Une soirée chez les Anysetiers.

ANYSETHIERS.jpg (29373 octets)Lors de la création de Kourir en 1992, nous avions reçu un don d’une mystérieuse confrérie, don plus que substantielle à cette époque, et le conseil d’administration d’alors n’avait pas manqué de souligner ce geste, dans le droit fil d’une tradition corporative.

Cette première action provenait de la volonté de grands parents, monsieur et madame COUTUREAUD, dont la petite fille venait d’être victime d’une forme systémique, dépistée par le docteur Chantal JOB-DESLANDRE de l’hôpital <saint Vincent de Paul " à Paris. Ce médecin avait eu la bonne initiative de parler de Kourir à Mme COUTUREAUD. Faisant partie de la Confrérie des Anysetiers, dont une des actions annuelles est justement d’aider financièrement des organismes ou associations qui œuvrent dans l’humanitaire ou le caritatif. Mme COUTUREAUD avait proposé Kourir comme choix annuel.

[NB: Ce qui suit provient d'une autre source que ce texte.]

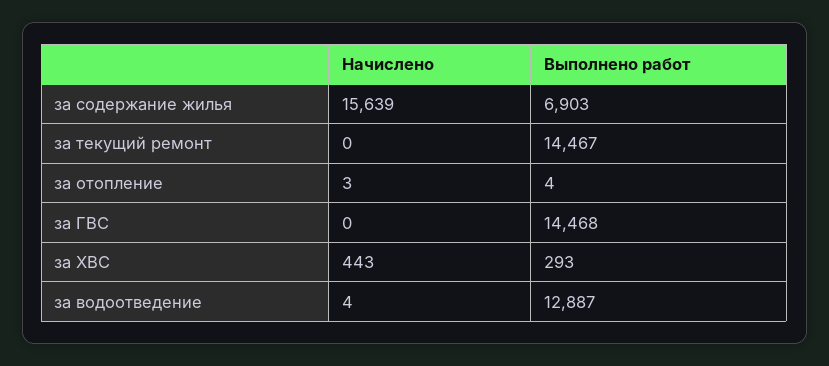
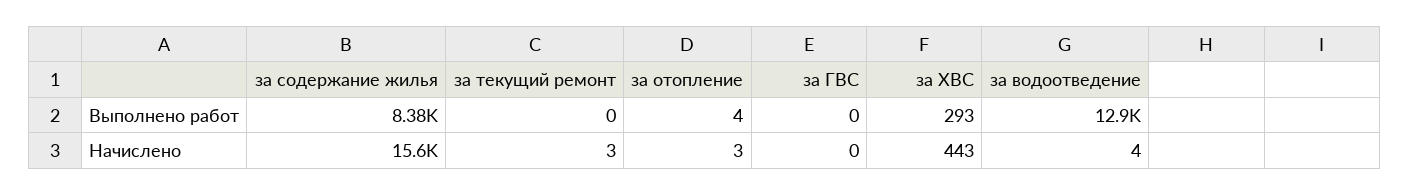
  {
    "Начислено": {
      "за содержание жилья": 15639,
-     "за текущий ремонт": 0,
+     "за текущий ремонт": 3,
      "за отопление": 3,
      "за ГВС": 0,
      "за ХВС": 443,
      "за водоотведение": 4
    },
    "Выполнено работ": {
-     "за содержание жилья": 6903,
+     "за содержание жилья": 8380,
-     "за текущий ремонт": 14467,
+     "за текущий ремонт": 0,
      "за отопление": 4,
-     "за ГВС": 14468,
+     "за ГВС": 0,
      "за ХВС": 293,
      "за водоотведение": 12887
    }
  }

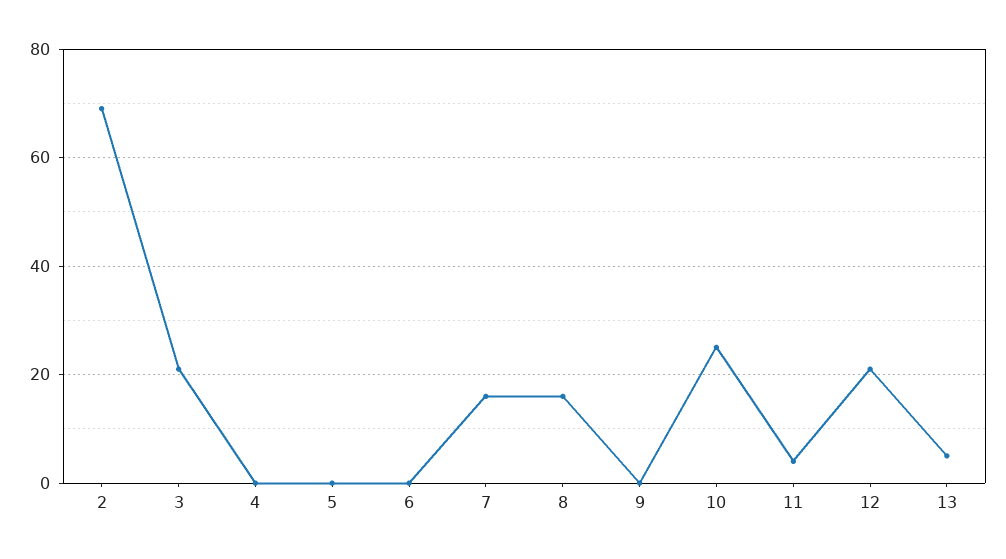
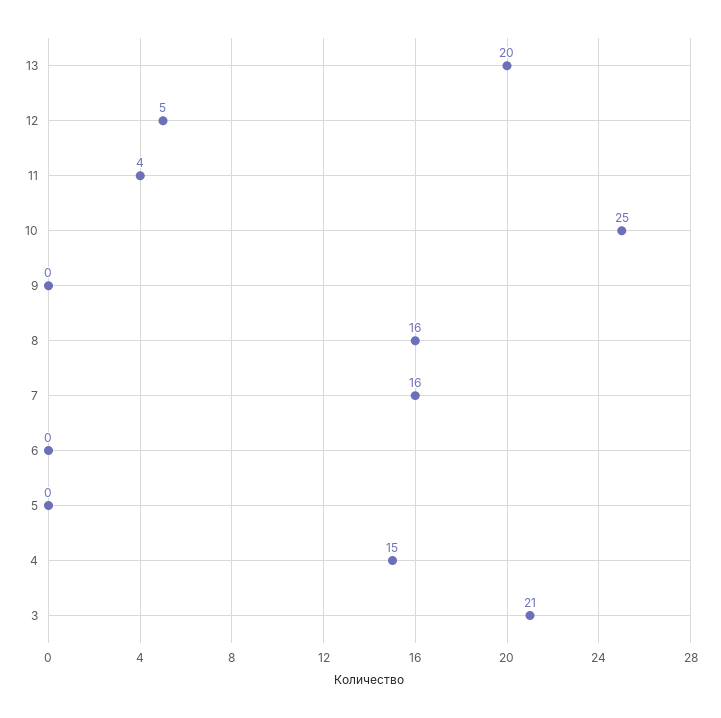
  {
-   "2": 70,
    "3": 21,
-   "4": 0,
+   "4": 15,
    "5": 0,
    "6": 0,
    "7": 16,
    "8": 16,
    "9": 0,
    "10": 25,
    "11": 4,
-   "12": 20,
+   "12": 5,
-   "13": 5
+   "13": 20
  }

Il faut donc bien voir dans cette première action en 1992/1993 puis renouvelée en 1998 le choix d’aider Kourir à se développer et à accompagner ses actions au profit des enfants atteints de l’ACJ.

Un bref rappel historique de cette confrérie s’impose dans la mesure où une relative discrétion l’entoure.

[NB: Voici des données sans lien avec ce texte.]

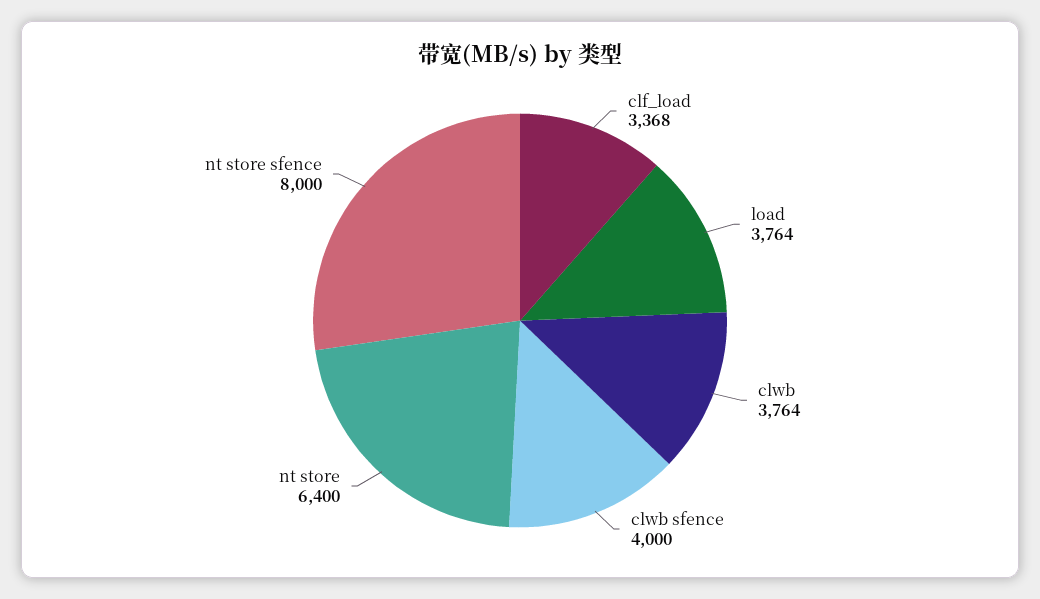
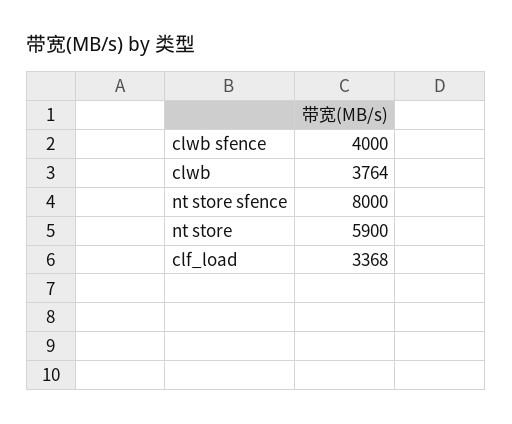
  {
    "clf_load": 3368,
-   "load": 3764,
    "clwb": 3764,
    "clwb sfence": 4000,
-   "nt store": 6400,
+   "nt store": 5900,
    "nt store sfence": 8000
  }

L’origine de la Confrérie des Anysetiers remonte au moyen-âge, quand les différents " mestiers " étaient organisés en corporations sous l’égide et l’assentiment du roi Saint Louis. La fleur d’anys était représenté symboliquement par le soleil. On prêtait à l’anys des vertus purificatrices et bienfaisantes que ce soit sous forme d’onguent ou de bonbon. Pour en extraire son suc les Anysetiers se servaient d’un marteau spécial, comme d’un pilon et ayant une forme très arrondi qui permettaient d’écraser finement les grains d’anys. C’est d’ailleurs le symbole de la Confrérie.

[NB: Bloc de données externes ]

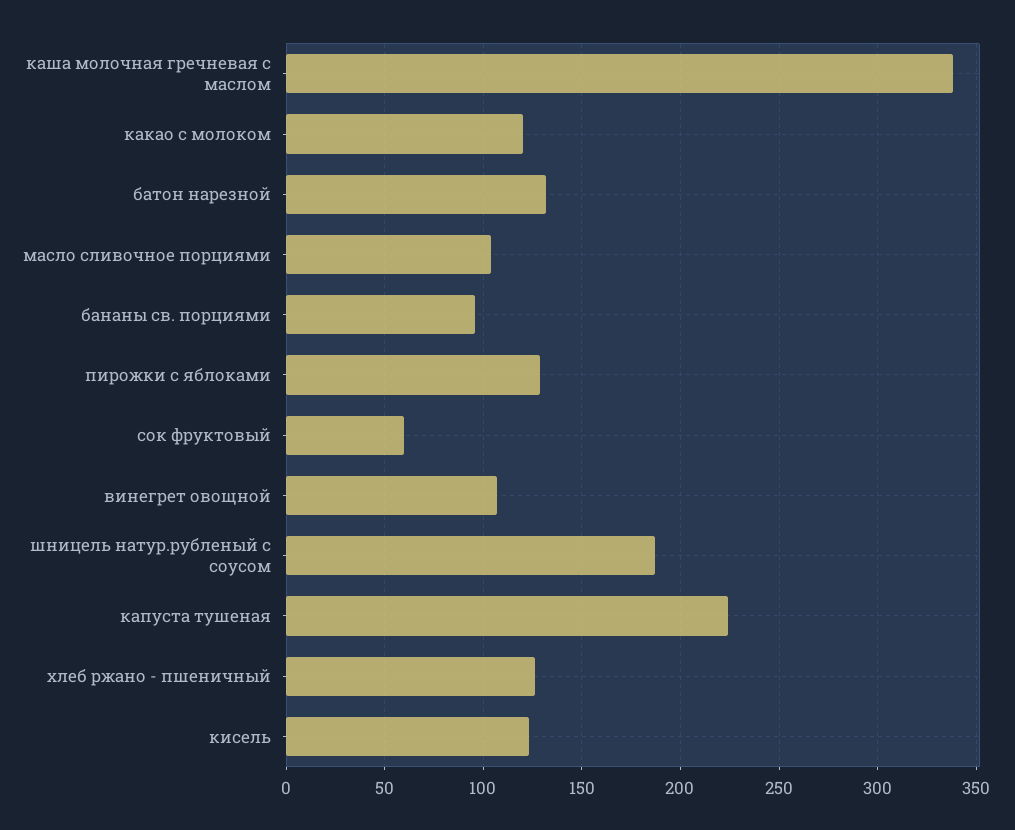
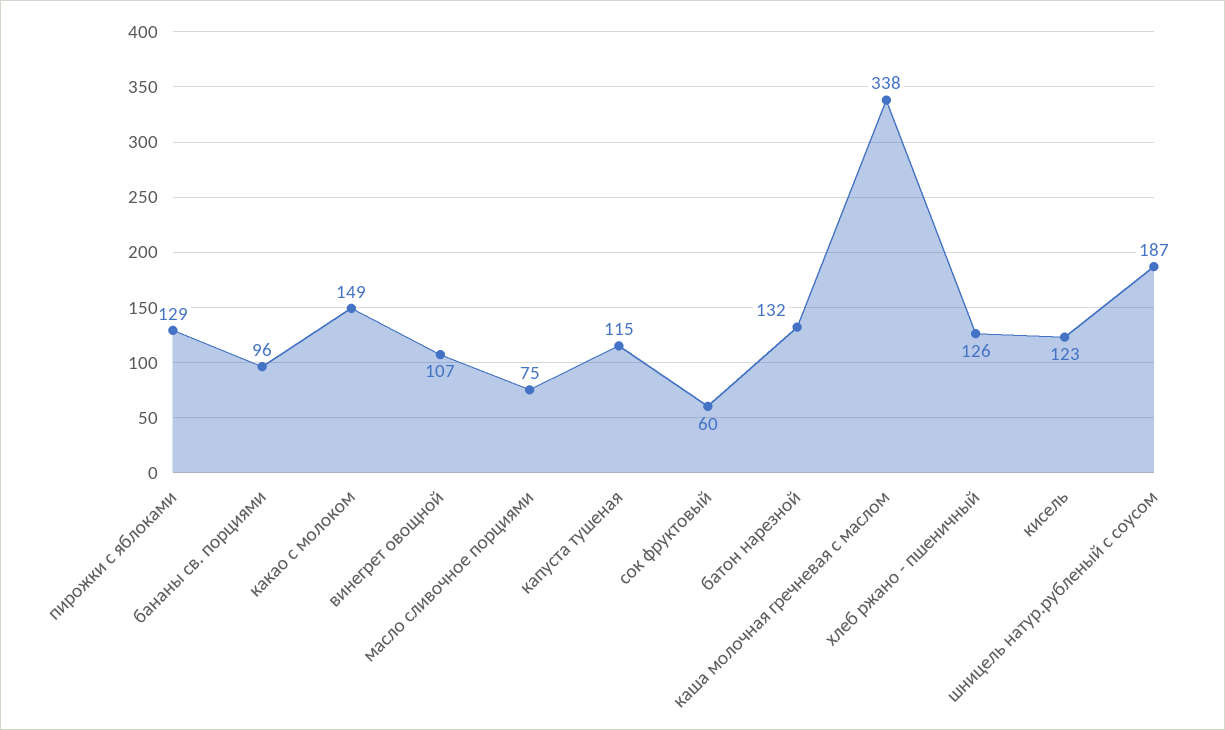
  {
    "каша молочная гречневая с маслом": 338,
-   "какао с молоком": 120,
+   "какао с молоком": 149,
    "батон нарезной": 132,
-   "масло сливочное порциями": 105,
+   "масло сливочное порциями": 75,
    "бананы св. порциями": 96,
    "пирожки с яблоками": 129,
    "сок фруктовый": 60,
    "винегрет овощной": 107,
    "шницель натур.рубленый с соусом": 187,
-   "капуста тушеная": 225,
+   "капуста тушеная": 115,
    "хлеб ржано - пшеничный": 126,
    "кисель": 123
  }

Bien qu’ayant perduré jusqu’à nos jours, la corporation connue une certaine désaffection pendant longtemps. Comme beaucoup de corporations du moyen-âge, la Confrérie des Anysetiers évolua donc d’une forme opérative en une forme spéculative dont le principe est de réunir des personnes issues de rang différent, sans exclusive raciale, religieuse, ou politique et sans d’ailleurs avoir l’obligation d’être dans le métier. La Confrérie est en fait universelle et le Canada en est un des pays le plus dynamique. Dans sa charte on y retrouve donc toutes les caractéristiques communes à d’autres corporations que ce soit au niveau de l’organisation interne ou des buts poursuivis. Voilà pour l’histoire.

Je me retrouve donc en ce samedi 17 janvier en compagnie de monsieur Jean-Yves BOZEC, venu en voisin, dans les salons de l’hôtel Mercure, situé prés du port dans la ville du Havre. Le Grand Maître de la Confrérie du Havre Me BENBOUALI nous accueille chaleureusement ainsi que tout le bureau. L’accent est mis sur la bonne humeur et un grande complicité unie ces personnes. Après l’Assemblé Générale tout le monde se retrouve dans une grande salle ornée des armes de la Confrérie et dès l’ouverture Me BENBOUALI rappelle l’action passée de la Confrérie envers Kourir, insiste sur le devoir pour celle-ci d’aider les associations comme la nôtre et que contrairement à ce qui avait été en principe retenu c’est un chèque de 15.000F qui est remis à Kourir. Votre serviteur remercie alors le plus chaleureusement possible la très respectable assemblée. Insistant sur le fait que ce geste, était loin d’être symbolique comme le laissait entendre Me BENBOUALI, puisque par ordre d’importance il est le troisième don des douze derniers mois.

Jean-Yves BOZEC procède alors à une présentation de Kourir par le biais de transparents amenés pour la circonstance. Nous avons le sentiment légitime de faire œuvre d(information par les questions que l’on nous pose. Quelques brochures sont distribuées. La soirée se poursuit par un repas auquel nous sommes conviés tous les deux et c’est au petit matin que nous rentrons avec un grand sentiment de satisfaction car le cercle des amis de Kourir s’est une nouvelle fois renforcé.